The following article by Rick Lance, Alabama Baptist State Board of Missions executive director, was originally posted on June 4, 2020. Since then, it has also been affirmed by the officers of the Alabama Baptist State Convention: Tim Cox, president (pastor, Liberty Baptist Church, Chelsea); Buddy Champion, first vice president (pastor, First Baptist Church, Trussville); Morgan Bailey, second vice president (pastor, Macedonia Baptist Church, Ranburne). It has also been affirmed by officers of the trustees of the State Board of Missions: Greg Corbin, chair (pastor, Lakeside Baptist Church, Birmingham); Mel Johnson, vice chair (lead mission strategist, Autauga Baptist Association, Prattville).

Like so many others, I am heartsick concerning the recent ugly events which have highlighted the sin of racism among us. As one who remembers the civil rights movement and the various efforts by people of the past and present seeking the breakdown of racial barriers that have plagued our society, I grieve over the images of African American people being killed by law enforcement officers and vigilantes.

I have had some meaningful dialogue with African American brethren who have shared with me their sorrow over these events. The conversations have been potent and personal. They have helped me consider the continuing concerns that we should have in “loving one another as Christ loved us.”

The following thoughts come from the flawed heart of one who has been saved by God’s grace. I do not wish to be either a social commentator or a partisan in a highly polarized time in our nation. Here is my personal credo concerning racism:

1. I value each life as a precious gift from God. Far too many times, we have seen images on television and in other media outlets which depict life as being disposable and lacking in value. Everyone of all races and backgrounds is made in the image of God! Those words should never be considered as “cheap talk” but as an unchanging and non-negotiable core value.

2. I want to express the fact that I condemn racism in any form. I remember well the civil rights movement decades ago. Progress in race relations seems to have improved, but much work is left to be done. I have heard the words of Simon Peter echoing in my mind as of late, “God is no respecter of persons” (Acts 10:34). He is a God who does not show partiality toward people. He created every life! He wishes to redeem people too!

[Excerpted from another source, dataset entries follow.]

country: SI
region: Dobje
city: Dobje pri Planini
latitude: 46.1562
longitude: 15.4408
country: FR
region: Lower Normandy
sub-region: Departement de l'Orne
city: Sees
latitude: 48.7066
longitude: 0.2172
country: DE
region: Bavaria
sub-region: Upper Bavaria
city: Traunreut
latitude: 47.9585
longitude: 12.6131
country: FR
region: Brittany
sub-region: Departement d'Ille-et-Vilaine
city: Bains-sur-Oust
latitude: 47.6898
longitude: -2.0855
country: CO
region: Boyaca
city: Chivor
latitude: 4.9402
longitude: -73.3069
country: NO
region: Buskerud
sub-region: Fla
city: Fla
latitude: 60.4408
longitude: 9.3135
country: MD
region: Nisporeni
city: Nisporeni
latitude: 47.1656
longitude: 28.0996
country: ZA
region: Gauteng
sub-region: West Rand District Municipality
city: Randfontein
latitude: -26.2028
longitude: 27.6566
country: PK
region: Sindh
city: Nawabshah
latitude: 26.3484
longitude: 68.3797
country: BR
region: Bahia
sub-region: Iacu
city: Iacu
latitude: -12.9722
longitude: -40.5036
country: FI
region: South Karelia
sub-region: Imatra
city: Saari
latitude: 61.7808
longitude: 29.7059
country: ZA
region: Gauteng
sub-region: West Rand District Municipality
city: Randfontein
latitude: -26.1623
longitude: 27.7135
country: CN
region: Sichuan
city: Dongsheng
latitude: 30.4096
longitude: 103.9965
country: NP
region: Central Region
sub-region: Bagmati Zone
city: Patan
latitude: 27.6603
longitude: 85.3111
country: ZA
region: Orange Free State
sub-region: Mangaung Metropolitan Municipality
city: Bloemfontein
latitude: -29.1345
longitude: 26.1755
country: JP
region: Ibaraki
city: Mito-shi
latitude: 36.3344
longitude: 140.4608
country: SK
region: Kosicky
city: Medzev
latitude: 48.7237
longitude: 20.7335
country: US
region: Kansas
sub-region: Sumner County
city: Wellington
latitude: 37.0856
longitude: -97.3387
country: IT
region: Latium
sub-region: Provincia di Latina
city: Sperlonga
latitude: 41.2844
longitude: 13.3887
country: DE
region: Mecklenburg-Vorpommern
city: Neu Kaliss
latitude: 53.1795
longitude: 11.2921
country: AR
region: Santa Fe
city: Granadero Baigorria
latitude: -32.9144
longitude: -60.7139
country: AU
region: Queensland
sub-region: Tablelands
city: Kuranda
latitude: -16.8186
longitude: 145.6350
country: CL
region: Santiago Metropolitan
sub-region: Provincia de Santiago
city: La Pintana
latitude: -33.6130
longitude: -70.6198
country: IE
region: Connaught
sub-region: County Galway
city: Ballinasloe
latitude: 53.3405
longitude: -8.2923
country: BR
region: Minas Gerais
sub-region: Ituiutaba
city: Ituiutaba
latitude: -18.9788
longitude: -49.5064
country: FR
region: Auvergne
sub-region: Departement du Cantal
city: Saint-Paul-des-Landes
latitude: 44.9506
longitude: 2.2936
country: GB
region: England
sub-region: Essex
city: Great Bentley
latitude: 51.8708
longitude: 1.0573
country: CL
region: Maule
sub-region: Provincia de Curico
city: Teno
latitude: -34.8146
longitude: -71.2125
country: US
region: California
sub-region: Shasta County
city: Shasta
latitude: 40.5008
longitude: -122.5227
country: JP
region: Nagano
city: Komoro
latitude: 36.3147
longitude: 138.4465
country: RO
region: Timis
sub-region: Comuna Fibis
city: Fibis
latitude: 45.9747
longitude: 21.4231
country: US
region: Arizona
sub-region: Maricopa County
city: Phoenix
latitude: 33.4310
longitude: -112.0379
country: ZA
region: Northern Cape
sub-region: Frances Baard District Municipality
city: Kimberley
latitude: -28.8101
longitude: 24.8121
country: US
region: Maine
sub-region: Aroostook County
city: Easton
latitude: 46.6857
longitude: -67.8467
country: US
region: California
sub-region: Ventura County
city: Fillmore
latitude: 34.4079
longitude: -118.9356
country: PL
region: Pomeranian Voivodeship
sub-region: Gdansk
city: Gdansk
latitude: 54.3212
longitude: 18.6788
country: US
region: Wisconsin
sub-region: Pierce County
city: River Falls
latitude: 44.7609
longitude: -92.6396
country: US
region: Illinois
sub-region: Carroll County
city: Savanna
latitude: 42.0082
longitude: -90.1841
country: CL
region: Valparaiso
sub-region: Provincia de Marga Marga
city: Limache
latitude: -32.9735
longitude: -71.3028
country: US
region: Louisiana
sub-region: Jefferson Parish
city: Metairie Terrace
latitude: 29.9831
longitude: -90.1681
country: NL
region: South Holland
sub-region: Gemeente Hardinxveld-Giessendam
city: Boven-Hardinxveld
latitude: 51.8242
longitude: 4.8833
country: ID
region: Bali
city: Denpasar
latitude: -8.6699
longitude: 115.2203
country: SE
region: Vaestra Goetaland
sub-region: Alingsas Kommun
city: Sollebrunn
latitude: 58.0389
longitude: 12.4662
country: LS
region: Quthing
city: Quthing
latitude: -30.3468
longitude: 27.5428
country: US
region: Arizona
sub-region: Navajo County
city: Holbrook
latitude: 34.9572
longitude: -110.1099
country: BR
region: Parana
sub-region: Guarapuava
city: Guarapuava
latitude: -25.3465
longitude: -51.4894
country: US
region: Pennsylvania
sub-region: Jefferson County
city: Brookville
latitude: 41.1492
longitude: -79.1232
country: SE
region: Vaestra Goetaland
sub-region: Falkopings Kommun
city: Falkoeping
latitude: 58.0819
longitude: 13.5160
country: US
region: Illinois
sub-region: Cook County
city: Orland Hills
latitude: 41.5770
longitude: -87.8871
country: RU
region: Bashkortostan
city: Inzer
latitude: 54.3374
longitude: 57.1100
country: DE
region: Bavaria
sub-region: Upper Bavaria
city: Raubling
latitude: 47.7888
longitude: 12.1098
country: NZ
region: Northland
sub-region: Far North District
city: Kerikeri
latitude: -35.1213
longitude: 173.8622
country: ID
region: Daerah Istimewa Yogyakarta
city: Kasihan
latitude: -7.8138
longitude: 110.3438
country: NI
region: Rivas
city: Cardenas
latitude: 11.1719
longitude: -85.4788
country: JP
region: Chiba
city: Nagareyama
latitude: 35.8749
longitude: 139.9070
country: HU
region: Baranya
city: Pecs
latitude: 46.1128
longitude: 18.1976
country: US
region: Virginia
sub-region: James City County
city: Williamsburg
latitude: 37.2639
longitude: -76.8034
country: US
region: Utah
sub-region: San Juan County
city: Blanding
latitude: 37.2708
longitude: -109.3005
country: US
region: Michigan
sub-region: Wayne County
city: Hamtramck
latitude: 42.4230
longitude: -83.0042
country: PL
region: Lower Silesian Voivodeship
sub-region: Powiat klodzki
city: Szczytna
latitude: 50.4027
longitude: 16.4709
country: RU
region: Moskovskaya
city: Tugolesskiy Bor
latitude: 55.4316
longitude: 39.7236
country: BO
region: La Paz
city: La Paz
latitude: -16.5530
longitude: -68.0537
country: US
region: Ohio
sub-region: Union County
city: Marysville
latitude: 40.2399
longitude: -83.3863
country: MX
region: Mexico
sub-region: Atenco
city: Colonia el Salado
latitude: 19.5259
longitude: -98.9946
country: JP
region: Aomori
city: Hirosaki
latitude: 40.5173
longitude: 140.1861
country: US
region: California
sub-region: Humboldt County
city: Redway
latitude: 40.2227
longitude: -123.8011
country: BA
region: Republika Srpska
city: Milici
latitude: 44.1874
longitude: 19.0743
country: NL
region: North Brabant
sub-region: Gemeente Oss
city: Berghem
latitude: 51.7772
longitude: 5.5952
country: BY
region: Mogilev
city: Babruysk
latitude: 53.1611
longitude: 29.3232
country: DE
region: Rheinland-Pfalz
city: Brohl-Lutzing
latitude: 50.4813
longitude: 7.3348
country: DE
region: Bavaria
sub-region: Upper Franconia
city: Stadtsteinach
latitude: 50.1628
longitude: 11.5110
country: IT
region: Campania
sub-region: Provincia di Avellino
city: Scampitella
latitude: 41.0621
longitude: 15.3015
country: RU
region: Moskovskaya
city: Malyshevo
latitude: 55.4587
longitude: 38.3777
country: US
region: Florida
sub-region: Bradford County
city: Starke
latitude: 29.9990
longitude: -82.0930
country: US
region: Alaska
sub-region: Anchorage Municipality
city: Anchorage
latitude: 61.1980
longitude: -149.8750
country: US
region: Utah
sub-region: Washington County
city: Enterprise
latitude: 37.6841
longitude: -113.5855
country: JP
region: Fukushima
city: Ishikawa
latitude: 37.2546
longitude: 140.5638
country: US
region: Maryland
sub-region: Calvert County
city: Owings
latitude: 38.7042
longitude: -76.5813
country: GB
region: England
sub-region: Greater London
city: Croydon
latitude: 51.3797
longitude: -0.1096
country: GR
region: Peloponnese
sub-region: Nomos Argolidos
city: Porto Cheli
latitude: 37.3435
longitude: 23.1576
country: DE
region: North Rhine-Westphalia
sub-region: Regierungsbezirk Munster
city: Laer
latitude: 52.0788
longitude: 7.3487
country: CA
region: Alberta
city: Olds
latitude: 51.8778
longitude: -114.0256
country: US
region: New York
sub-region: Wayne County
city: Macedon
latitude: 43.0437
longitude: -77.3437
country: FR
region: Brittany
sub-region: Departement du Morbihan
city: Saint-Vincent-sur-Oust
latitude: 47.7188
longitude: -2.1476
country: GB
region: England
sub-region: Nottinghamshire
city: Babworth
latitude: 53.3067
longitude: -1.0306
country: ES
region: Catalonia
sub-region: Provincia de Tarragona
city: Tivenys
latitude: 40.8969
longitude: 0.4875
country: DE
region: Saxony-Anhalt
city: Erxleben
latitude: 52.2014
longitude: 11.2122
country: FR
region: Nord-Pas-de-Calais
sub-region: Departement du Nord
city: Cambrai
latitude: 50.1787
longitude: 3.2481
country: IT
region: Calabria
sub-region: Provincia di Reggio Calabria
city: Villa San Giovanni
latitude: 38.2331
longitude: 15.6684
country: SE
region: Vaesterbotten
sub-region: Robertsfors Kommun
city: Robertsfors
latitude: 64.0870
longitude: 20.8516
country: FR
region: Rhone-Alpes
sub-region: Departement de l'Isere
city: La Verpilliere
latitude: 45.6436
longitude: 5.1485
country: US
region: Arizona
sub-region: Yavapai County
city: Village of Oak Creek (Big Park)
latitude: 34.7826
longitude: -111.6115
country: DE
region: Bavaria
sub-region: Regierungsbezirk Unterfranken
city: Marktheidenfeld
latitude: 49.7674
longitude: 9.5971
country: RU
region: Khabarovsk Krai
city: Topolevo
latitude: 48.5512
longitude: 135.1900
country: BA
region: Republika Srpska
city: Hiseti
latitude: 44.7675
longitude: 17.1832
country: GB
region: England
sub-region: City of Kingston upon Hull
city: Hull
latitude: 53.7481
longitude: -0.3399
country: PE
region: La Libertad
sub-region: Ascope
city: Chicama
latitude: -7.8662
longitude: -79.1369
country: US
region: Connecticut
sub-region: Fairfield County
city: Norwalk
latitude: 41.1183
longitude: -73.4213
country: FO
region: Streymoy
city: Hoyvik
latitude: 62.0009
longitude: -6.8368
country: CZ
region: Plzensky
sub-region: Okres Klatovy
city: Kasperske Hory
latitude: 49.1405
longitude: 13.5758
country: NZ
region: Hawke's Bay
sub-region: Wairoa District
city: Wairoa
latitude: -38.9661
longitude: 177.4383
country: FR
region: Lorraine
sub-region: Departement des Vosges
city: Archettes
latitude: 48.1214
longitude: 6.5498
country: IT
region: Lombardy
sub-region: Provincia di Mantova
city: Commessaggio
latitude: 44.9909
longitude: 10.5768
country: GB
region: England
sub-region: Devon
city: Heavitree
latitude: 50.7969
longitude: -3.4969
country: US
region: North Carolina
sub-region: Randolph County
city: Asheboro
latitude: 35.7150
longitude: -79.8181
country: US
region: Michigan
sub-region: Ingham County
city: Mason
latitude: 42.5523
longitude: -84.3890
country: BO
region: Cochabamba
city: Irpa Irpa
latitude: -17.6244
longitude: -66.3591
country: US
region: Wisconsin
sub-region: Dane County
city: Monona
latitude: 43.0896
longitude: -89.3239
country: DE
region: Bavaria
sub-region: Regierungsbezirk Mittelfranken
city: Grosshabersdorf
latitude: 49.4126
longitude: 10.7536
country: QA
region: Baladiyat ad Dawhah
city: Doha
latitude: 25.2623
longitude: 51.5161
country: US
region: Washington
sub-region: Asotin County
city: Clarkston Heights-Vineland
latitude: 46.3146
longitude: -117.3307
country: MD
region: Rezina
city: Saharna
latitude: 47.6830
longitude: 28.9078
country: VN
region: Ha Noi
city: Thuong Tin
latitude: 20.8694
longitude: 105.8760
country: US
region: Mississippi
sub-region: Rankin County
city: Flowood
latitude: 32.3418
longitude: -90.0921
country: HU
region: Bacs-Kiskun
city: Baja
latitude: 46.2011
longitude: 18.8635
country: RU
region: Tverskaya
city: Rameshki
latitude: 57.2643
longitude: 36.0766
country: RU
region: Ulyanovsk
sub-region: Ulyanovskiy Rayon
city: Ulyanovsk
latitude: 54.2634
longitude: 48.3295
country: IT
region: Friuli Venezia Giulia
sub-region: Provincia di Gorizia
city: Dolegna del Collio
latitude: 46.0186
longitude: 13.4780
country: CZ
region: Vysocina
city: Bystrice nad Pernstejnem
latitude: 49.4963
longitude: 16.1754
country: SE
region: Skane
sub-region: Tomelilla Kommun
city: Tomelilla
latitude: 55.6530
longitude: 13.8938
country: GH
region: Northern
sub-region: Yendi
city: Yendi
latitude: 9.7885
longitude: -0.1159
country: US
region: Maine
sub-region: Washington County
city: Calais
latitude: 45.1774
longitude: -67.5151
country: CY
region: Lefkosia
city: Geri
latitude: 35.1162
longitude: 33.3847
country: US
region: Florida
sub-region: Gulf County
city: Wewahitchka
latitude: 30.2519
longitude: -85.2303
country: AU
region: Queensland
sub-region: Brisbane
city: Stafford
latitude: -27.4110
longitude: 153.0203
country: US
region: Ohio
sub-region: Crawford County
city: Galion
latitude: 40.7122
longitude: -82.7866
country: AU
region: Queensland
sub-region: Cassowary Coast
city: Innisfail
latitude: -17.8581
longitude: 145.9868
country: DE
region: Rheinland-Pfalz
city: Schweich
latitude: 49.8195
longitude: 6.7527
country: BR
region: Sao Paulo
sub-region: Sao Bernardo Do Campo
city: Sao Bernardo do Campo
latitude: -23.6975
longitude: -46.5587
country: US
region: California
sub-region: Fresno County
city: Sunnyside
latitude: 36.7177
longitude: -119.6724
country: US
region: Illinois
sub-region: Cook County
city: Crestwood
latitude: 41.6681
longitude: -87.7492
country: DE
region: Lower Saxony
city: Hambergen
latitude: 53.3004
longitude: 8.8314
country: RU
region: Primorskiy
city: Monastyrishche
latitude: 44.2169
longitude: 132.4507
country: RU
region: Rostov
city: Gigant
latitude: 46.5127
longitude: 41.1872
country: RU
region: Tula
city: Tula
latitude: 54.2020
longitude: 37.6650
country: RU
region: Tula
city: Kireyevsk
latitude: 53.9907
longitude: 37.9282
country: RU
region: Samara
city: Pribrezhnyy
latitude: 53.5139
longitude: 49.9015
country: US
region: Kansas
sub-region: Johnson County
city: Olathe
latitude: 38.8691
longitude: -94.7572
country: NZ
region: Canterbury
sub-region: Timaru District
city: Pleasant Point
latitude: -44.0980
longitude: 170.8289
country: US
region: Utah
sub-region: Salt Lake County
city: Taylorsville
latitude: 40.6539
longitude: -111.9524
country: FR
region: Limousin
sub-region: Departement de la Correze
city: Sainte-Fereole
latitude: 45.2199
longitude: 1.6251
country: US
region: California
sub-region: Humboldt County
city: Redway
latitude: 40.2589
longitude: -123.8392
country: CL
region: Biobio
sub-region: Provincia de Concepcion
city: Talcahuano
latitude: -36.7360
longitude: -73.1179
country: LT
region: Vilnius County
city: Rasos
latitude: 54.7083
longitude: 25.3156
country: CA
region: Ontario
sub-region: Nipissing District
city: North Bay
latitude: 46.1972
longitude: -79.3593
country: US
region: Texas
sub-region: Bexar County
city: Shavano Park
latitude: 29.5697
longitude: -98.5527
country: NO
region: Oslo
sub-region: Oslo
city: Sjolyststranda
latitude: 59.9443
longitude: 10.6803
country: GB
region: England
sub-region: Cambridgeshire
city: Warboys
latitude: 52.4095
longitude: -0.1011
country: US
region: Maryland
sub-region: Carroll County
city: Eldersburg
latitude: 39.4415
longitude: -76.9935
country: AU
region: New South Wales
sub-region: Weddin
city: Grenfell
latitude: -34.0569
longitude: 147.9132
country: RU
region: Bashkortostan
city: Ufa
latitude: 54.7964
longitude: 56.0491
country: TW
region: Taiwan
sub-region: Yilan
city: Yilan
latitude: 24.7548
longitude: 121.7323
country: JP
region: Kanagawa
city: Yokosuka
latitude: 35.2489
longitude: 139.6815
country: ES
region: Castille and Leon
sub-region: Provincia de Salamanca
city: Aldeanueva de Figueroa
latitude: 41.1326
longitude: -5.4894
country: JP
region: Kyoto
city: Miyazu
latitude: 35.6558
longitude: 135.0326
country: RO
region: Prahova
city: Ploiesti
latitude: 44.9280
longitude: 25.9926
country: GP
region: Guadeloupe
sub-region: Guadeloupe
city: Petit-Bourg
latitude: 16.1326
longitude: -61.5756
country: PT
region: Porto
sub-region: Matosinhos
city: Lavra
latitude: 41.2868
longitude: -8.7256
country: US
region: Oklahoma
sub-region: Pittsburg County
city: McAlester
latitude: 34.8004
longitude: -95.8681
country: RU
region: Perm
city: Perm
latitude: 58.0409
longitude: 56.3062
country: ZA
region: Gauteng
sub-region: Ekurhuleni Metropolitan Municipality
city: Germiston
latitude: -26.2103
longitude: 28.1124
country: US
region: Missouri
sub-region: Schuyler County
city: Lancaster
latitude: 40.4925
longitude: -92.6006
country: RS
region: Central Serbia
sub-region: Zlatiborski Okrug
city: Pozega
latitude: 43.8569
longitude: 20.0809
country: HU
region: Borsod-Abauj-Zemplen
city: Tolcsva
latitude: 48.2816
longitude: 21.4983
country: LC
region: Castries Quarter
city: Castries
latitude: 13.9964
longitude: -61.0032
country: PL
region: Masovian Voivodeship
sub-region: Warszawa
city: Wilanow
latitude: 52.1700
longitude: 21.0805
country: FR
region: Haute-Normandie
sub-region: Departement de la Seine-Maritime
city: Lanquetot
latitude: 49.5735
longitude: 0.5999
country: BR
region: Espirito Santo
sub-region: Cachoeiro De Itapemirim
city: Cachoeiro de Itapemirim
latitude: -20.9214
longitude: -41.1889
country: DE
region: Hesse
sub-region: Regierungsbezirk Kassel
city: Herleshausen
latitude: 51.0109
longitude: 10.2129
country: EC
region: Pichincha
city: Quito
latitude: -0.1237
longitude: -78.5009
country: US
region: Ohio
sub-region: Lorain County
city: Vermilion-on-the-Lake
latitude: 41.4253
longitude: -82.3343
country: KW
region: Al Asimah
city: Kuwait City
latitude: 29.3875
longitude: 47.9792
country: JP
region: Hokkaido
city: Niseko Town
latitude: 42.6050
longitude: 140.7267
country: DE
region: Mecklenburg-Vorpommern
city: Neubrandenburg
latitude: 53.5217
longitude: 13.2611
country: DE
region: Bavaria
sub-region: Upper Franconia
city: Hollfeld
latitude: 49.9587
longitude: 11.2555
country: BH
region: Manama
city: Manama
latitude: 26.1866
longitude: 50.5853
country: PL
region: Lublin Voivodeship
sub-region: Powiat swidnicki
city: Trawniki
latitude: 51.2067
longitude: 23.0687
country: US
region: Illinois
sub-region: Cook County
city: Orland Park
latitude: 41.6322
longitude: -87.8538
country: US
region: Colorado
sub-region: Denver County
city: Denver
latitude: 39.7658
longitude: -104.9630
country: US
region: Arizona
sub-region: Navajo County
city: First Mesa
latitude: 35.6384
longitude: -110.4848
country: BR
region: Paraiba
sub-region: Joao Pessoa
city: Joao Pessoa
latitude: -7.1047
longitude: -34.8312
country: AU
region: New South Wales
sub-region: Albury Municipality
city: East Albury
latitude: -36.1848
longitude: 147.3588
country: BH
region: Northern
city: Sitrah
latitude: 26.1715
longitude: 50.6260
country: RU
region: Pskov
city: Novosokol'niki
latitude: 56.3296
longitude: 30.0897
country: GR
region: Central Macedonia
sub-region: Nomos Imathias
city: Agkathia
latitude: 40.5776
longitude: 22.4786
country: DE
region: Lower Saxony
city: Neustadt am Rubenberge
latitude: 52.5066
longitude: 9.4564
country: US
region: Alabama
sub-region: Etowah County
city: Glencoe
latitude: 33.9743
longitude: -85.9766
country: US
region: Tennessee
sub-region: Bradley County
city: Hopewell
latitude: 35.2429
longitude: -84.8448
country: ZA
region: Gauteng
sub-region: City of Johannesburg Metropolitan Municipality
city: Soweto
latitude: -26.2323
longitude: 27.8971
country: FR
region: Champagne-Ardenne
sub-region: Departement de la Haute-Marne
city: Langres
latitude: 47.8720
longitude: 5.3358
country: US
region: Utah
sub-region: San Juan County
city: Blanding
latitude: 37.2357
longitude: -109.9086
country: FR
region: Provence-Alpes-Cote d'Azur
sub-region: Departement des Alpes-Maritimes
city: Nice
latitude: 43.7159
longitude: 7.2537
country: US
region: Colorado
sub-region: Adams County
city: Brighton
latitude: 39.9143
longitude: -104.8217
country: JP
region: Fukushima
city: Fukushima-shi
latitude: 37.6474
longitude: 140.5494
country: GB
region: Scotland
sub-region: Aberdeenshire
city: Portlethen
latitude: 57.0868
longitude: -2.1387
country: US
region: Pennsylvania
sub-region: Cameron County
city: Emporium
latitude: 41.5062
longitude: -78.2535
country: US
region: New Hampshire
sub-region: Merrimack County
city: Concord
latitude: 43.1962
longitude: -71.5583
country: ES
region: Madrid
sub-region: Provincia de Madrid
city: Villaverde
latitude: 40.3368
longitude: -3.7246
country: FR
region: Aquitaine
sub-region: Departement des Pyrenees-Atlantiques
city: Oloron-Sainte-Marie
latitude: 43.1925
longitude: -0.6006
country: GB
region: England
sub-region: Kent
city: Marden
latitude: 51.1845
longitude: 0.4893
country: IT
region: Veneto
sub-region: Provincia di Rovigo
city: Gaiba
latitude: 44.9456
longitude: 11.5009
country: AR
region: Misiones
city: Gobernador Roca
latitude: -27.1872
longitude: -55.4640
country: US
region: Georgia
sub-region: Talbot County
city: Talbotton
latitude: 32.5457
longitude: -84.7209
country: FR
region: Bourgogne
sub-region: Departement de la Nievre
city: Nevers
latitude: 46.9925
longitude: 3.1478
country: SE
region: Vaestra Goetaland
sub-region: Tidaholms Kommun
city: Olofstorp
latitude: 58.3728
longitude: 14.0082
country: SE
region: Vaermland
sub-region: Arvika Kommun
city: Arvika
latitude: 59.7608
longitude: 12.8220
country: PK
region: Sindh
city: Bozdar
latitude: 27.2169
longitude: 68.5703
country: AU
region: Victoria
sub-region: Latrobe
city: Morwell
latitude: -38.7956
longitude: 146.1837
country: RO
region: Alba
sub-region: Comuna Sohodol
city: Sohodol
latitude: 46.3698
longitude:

3. I believe in the right of people to peacefully protest against wrongdoing in our society. People who peacefully protest are seeking to send a message. As an American, that is the right of every citizen. However when people choose to turn violence toward others, then those committing violence do not contribute to the betterment of our way of life. Their actions are wrong and cannot be seen as acceptable in a civil society.

4. Like you, I want to see better race relations. I would like for us to build upon the contributions of those made in the past. I would say a hearty amen to what Dr. Martin Luther King Jr. said: “Darkness cannot drive out darkness; only light can do that. Hate cannot drive out hate; only love can do that.” In that spirit, I want to be a person of the Light and of God’s love.